Charlotte Berry and Rob Gregson introduce Katie (human girl, 15) and Pip (dog) with a diabetes disclaimer. A knowing look between the two sets the scene for this gentle yet deliberate production – stop worrying, it’s fine.
Outside the theatre, Pip the dog is trained to alert Katie to discrepancies in her sugar levels. Inside, she is allowed to be more than a life-saving device.
Katie & Pip effectively emphasises how treatment dogs can be mistreated. In a piece of meta-theatricality, the trio put on canine masks and copy Pip’s actions of being thirsty, of running around until they drop with exhaustion. Suddenly dog agility is less about exercise and more about submission, a show for human amusement at any cost. Katie mimics shooting Pip. Pip obediently dies. The influence that each has on the other’s life is a powerful image.

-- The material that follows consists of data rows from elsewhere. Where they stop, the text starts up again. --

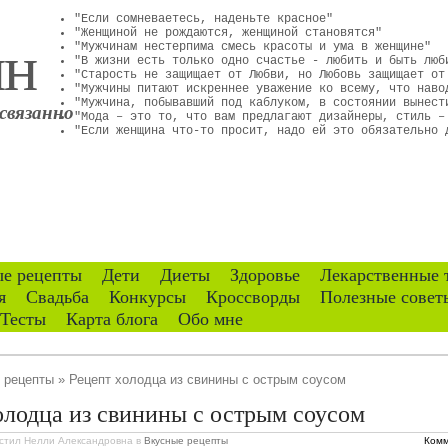
"Если сомневаетесь, наденьте красное"
ин
"Женщиной не рождаются, женщиной становятся"
"Мужчинам нестерпима смесь красоты и ума в женщине"
"В жизни есть только одно счастье - любить и быть люб
"Старость не защищает от Любви, но Любовь защищает от
"Мужчины питают искреннее уважение ко всему, что наво
"Мужчина, побывавший под каблуком, в состоянии вынест
связанно
"Мода – это то, что вам предлагают дизайнеры, стиль –
"Если женщина что-то просит, надо ей это обязательно 
е рецепты
Дети
Диеты
Здоровье
Лекарственные 
я
Свадьба
Конкурсы
Кроссворды
Полезные совет
Тесты
Карта блога
Обо мне
 рецепты
» Рецепт холодца из свинины с острым соусом
олодца из свинины с острым соусом
стил Нелли Александровна
в
Вкусные рецепты
Комм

As Katie & Pip concludes, Katie is given the chance to speak about living with diabetes. This honest narrative juxtaposes the reality of her condition with the abstract nature of the performance piece. Meanwhile, Rob and Charlotte relentlessly heckle her. Katie is seen as sub-human, too – a nuisance, an inconvenience.
Katie & Pip has no conclusion, just an end. The protagonists stand on stage, dreaming about what they could do, could be, could achieve. As the name effortlessly encapsulates, they’re in it together and they’re fine.